Severus of Antioch was a miaphysite leader and the Patriarch of Antioch. Initially a monk in Palestine, Severus was later made a priest and propagated the view that Christ’s human and divine natures were, in fact, one and the same. He also led the Coptic churches in Egypt and Syria.
George of Cappadocia, backed by Eusebian faction at Constantinople, became the intruding Arian bishop of Alexandria, marking him as the controversial successor of his opponent Bishop Athanasius the Great of Alexandria, whom Roman emperor Constantius II banished from Alexandria for attacking Arianism. George, an extreme Arian, persecuted and plundered the orthodox and pagan and was eventually murdered by an Alexandrian mob.
Egyptian-born George Selim Hakim later became Maximos V Hakim, the Patriarch of Antioch. He headed the Melkite-Greek Catholic Church and built many schools, orphanages, and seminaries. He also wrote extensively in Arabic and French and published and edited the Church’s review, Le Lien. He also communicated with leaders of other faiths.
A respected senior figure of the Sunni Muslim community, Gad al-Haq was the Grand Imam of Al-Azhar and the Grand Mufti of Egypt. However, he wasn’t liked by most fundamentalist groups. As part of the Supreme Council for Islamic Affairs, he struck a balance between the Hanafi rite and other schools of law.
Meletius was the Egyptian bishop of Lycopolis and is best remembered as the man who founded the Melitians, or the Church of the Martyrs. Details about his life are still obscure. While some sources believe he was imprisoned for his religious views, others state he fled persecution.
Muhammad Hamid Abu al-Nasr was the Egyptian Muslim Brotherhood’s 4th General Guide. While he succeeded General Guide Umar al-Tilmisani, many opposed his appointment. He is also remembered for his written works such as Wadi e Neel Ka Qafila Sakht Jaan.
Egyptian author and scholar Fathi Osman, who promoted cooperation between Islam and other religions, aimed at making Islamic civilization and culture more understandable to non-Muslims through his writings. His writings include 40 books written in English and Arabic. His monumental work Concepts of the Quran gives an overview of the Quran for the general public.

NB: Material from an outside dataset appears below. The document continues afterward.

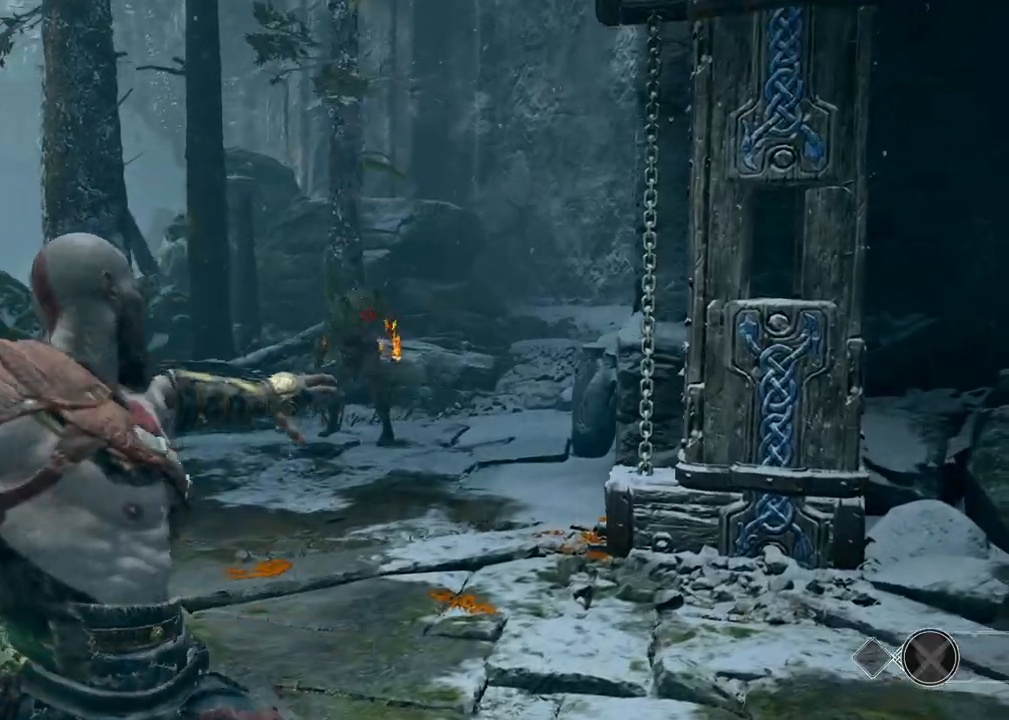
{"keys": ["r", "w"], "mouse": [], "events": [[117, "ctrl", "up"], [117, "d", "up"], [117, "w", "down"], [233, "a", "down"], [483, "a", "up"], [483, "r", "down"]]}
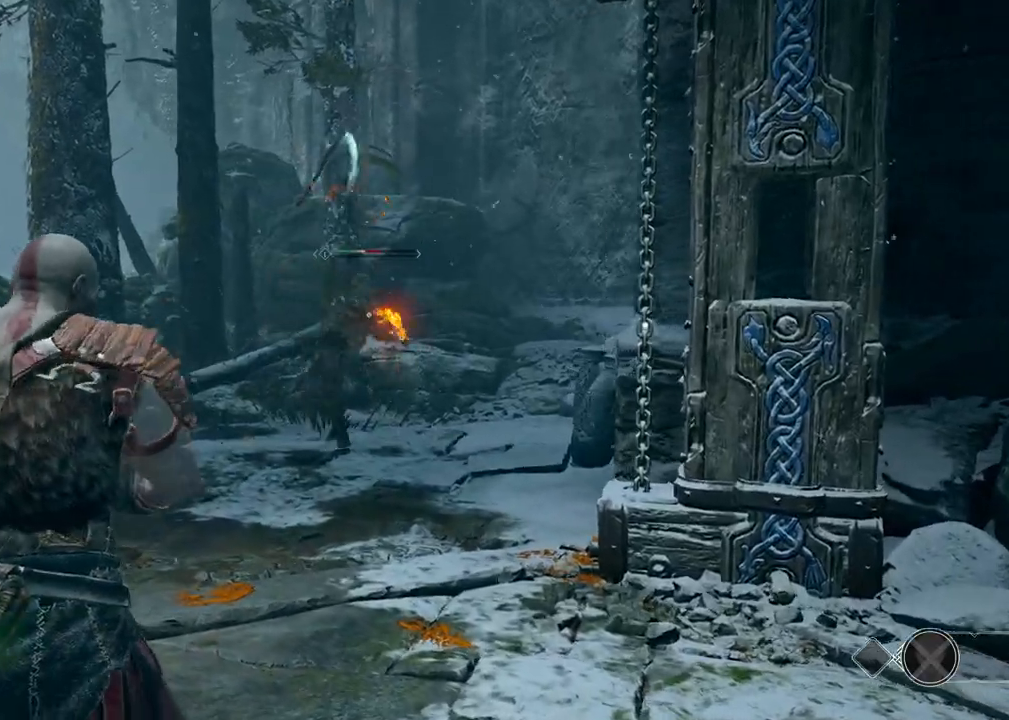
{"keys": ["w"], "mouse": [], "events": [[83, "r", "up"], [250, "f", "down"], [350, "f", "up"], [417, "f", "down"], [500, "f", "up"]]}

John Talaia was the patriarch of Alexandria from 481 to 482. Due to his refusal to sign Emperor Zeno's Henoticon, he was expelled from the Council of Chalcedon. He fled to Rome, where he received supported. However, he could never return to Alexandria and became the bishop of Nola instead.
Eusebius, the deacon of Alexandria, later became the bishop of Laodicea, a port city in ancient Syria. When Alexandria was attacked by Roman emperor Valerian’s son Gallienus, Eusebius got many trapped Christians released. He was also sent to Antioch by Bishop Dionysius of Alexandria and was made a bishop on his return.